* _Exercise prompt_
Collect every line of the records below that contains the word "other".

Collected data
⟨

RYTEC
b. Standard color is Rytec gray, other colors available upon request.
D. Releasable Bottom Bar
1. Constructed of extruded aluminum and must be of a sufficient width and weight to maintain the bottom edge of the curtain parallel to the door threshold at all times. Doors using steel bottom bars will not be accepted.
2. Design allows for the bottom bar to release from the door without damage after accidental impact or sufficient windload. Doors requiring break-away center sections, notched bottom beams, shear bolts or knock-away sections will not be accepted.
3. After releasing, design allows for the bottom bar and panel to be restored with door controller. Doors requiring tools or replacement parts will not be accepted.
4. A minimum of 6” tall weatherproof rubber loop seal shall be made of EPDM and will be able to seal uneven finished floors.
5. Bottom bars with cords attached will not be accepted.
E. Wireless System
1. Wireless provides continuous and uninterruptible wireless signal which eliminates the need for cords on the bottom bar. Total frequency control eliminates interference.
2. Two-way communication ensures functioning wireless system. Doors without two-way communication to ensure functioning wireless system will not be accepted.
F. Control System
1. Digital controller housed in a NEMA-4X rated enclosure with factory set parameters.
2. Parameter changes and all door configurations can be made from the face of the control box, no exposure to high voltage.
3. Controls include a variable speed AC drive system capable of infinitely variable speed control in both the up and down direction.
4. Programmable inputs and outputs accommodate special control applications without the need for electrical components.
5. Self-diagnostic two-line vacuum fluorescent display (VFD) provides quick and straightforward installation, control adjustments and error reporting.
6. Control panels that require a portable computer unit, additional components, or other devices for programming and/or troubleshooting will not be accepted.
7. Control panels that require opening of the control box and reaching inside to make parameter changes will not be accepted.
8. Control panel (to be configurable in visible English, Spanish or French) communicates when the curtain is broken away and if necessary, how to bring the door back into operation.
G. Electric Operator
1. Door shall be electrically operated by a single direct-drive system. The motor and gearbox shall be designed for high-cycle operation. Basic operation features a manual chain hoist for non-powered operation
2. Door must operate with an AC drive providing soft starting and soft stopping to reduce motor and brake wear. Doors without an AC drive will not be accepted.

⟩

* _Result_
b. Standard color is Rytec gray, other colors available upon request.
6. Control panels that require a portable computer unit, additional components, or other devices for programming and/or troubleshooting will not be accepted.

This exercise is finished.